# Input to Lace and Rhinestones



## rhinestonetransf (Feb 11, 2009)

We are trying to use Hotfix Lace with Rhinestones to design a new look. Let me know what you think.

Thanks

Scott


----------



## kingwoo (Mar 22, 2013)

Hi, Scott.

That's too amazing! Can you attach a finished t-shirt with hotfix lace?
That's a perfect combination of grace and bling for most girls. 

I have a question: 

From your pictures, I guess you'd like to print the hotfix lace with rhinestone at one time. So what's the appropriate temperature which is good for lace and rhinestones? Higher is bad for the lace fabric, and lower is bad to reduce the adhesive effect of rhinestones. 

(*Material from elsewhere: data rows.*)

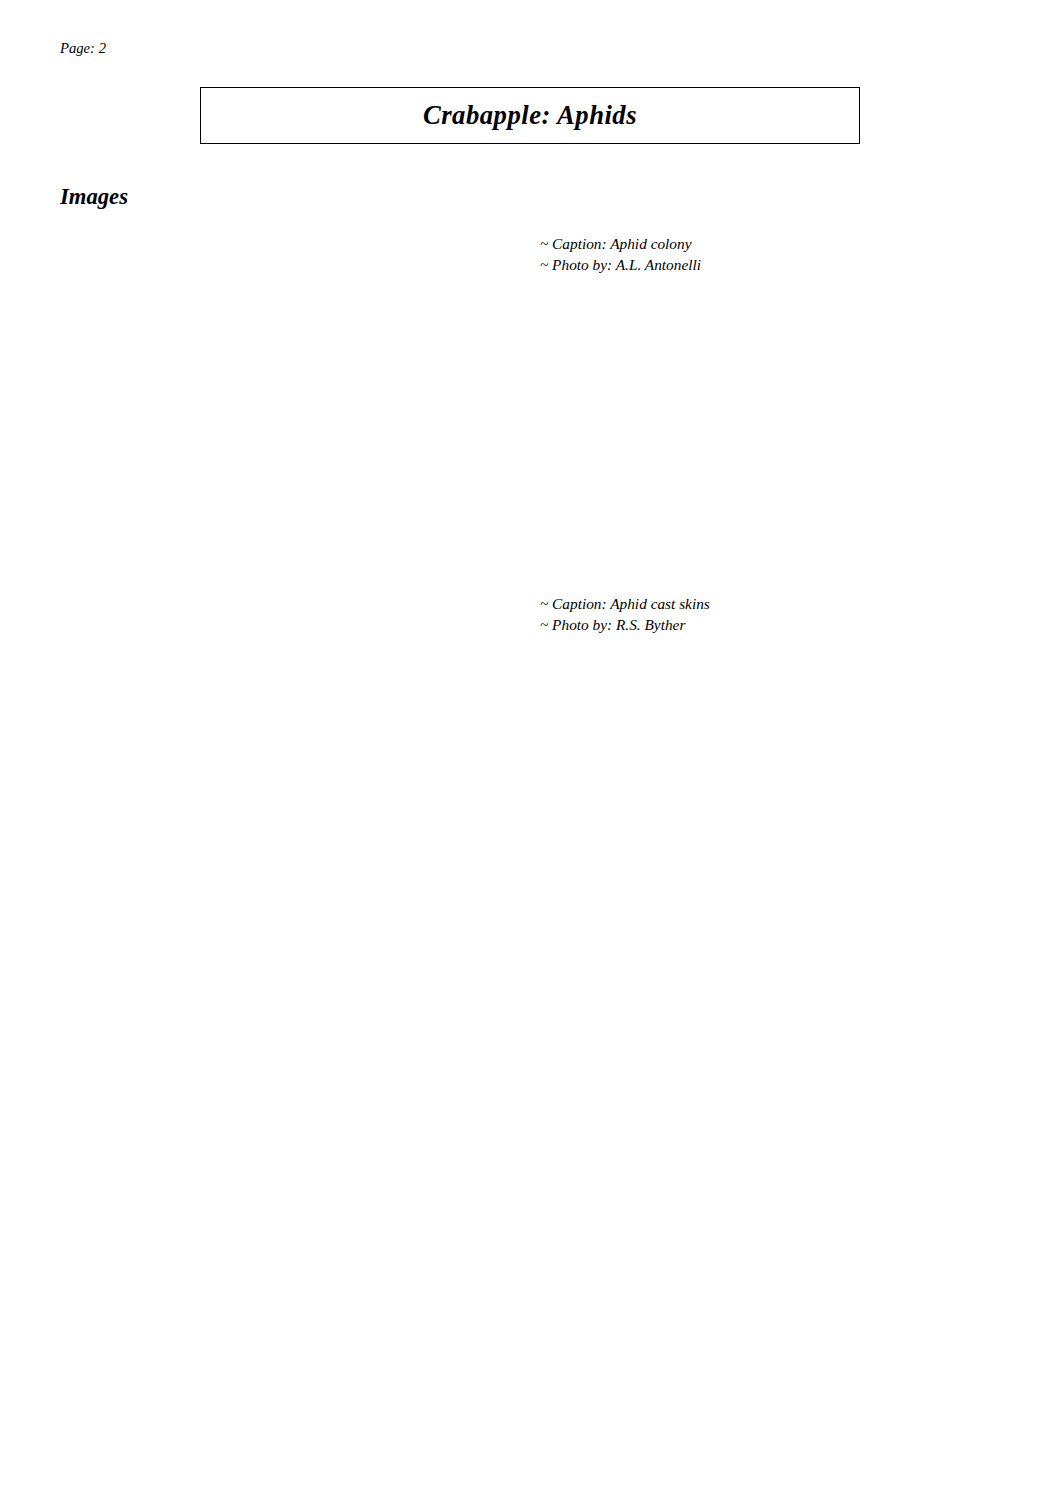Page: 2
Crabapple: Aphids
Images
~ Caption: Aphid colony
~ Photo by: A.L. Antonelli
~ Caption: Aphid cast skins
~ Photo by: R.S. Byther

waiting for your new updating!


----------



## AngelicEndeavour (Aug 12, 2013)

I like it! Curious about the pressing too, like poster above ^^^


----------



## rhinestonetransf (Feb 11, 2009)

Not the best photos but the first is the front of the transfer 
Second photo is the back of the transfers 
Last is the shirt.

It is all one press one temp. 

Scott


----------



## Stitch-Up (May 26, 2007)

That is interesting and certainly different Scott.

How are you cutting the hotfix lace?

Does the lace have some sort of carrier film?

Do you buy it by the metre/foot or in sheets?

Great idea and thanks for sharing 

John


----------



## rhinestonetransf (Feb 11, 2009)

Comes in sheets but it has to be cut with a laser cutter. Sheets are 19" x 36" has the lace with glue and then a sheet to protect the glue that you peel after you cut the lace. I makes for some cool designs.


----------